The stuff below changes the first line to
central_limit 49 11
I believe "the bug" is in rmspik.chance(), which appears to assume that a
zscore in the positive direction is an indicator of certainty. That seems
to be true in the logarithmic central-limit schemes, but isn't true in the
original central-limit scheme.

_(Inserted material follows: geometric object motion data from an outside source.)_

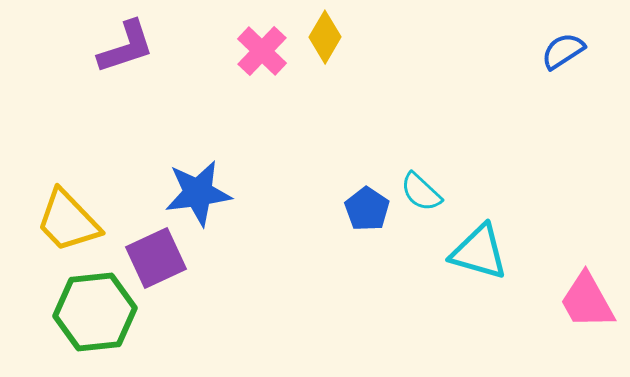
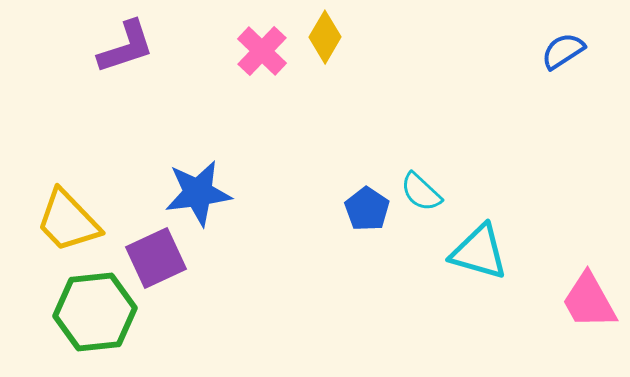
pink trapezoid: moved 2 px right
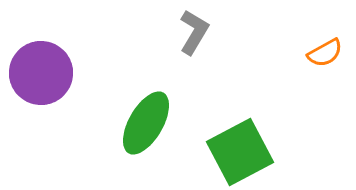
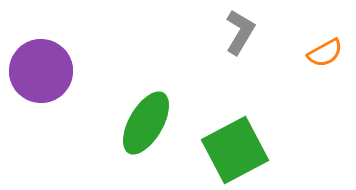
gray L-shape: moved 46 px right
purple circle: moved 2 px up
green square: moved 5 px left, 2 px up
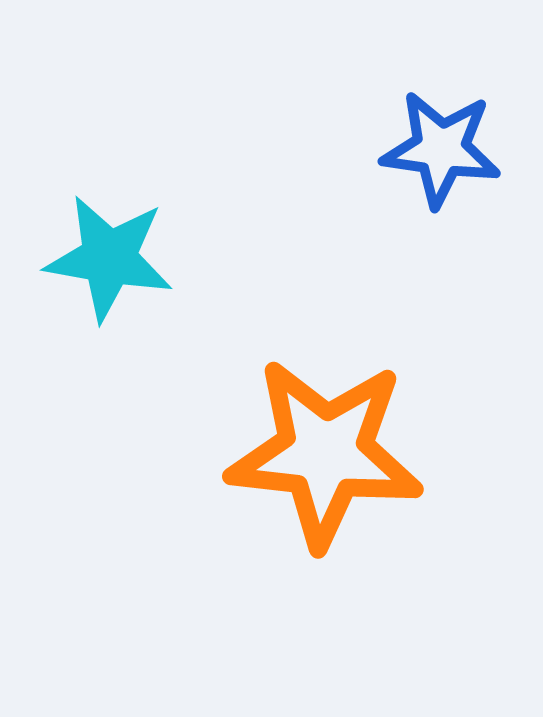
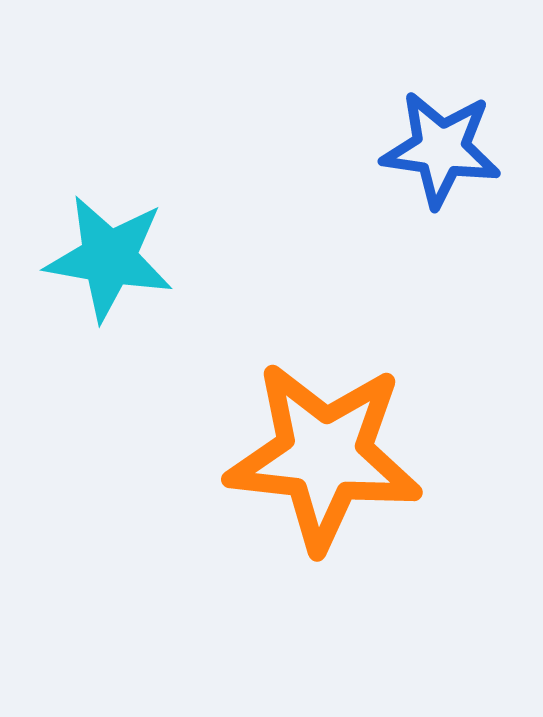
orange star: moved 1 px left, 3 px down
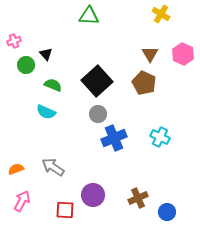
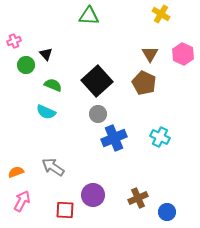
orange semicircle: moved 3 px down
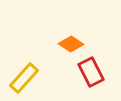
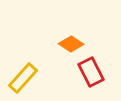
yellow rectangle: moved 1 px left
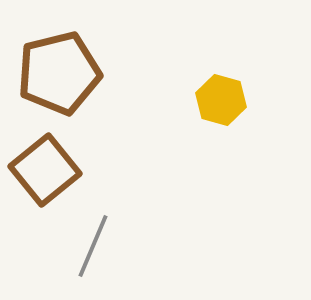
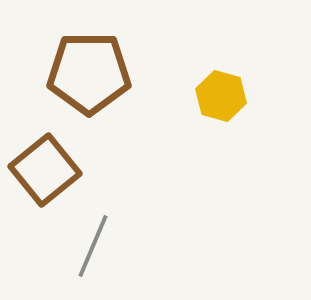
brown pentagon: moved 30 px right; rotated 14 degrees clockwise
yellow hexagon: moved 4 px up
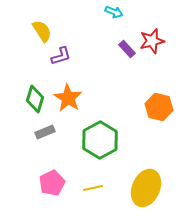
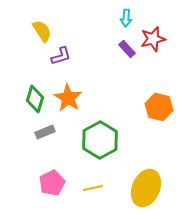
cyan arrow: moved 12 px right, 6 px down; rotated 72 degrees clockwise
red star: moved 1 px right, 2 px up
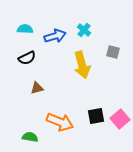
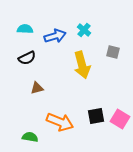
pink square: rotated 18 degrees counterclockwise
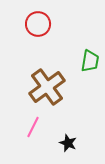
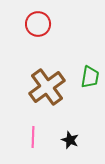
green trapezoid: moved 16 px down
pink line: moved 10 px down; rotated 25 degrees counterclockwise
black star: moved 2 px right, 3 px up
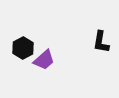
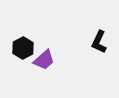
black L-shape: moved 2 px left; rotated 15 degrees clockwise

Changing the first three lines like so:
# if x>=0:
# return 1.0
# x=-x/math.sqrt(2)
x = abs(x)/math.sqrt(2)
and rerunning rmspik leads to very different results under the original
central limit scheme:
Reading clim.pik ...
Nham= 7500
RmsZham= 2.93763751621
Nspam= 7500
RmsZspam= 3.62374621717
======================================================================
HAM:
FALSE POSITIVE: zham=6.64 zspam=-1.66 Data/Ham/Set10/107687.txt SURE!
Sure/ok 7413
Unsure/ok 79
Unsure/not ok 7
Sure/not ok 1
Unsure rate = 1.15%
Sure fp rate = 0.01%; Unsure fp rate = 8.14%
======================================================================
SPAM:
Sure/ok 7451
Unsure/ok 38
Unsure/not ok 11
Sure/not ok 0
Unsure rate = 0.65%
Sure fn rate = 0.00%; Unsure fn rate = 22.45%
All the problems with spam went away then, and ham gives it more trouble
now. It's still certain much more often here than under the extreme
central-limit schemes, so I still suspect RMS is a better fit to the
original cl scheme (but the probability calculation has to change to
something more symmetric).
The false positive it was certain about was the lady with a brief relevant
question, and a long, obnoxious, employer-generated sig. That's one of my
two remaining f-p under the all-default scheme too (it so happens that the
Nigerian scam quote was in the training data on these runs, so can't show up
as an f-p).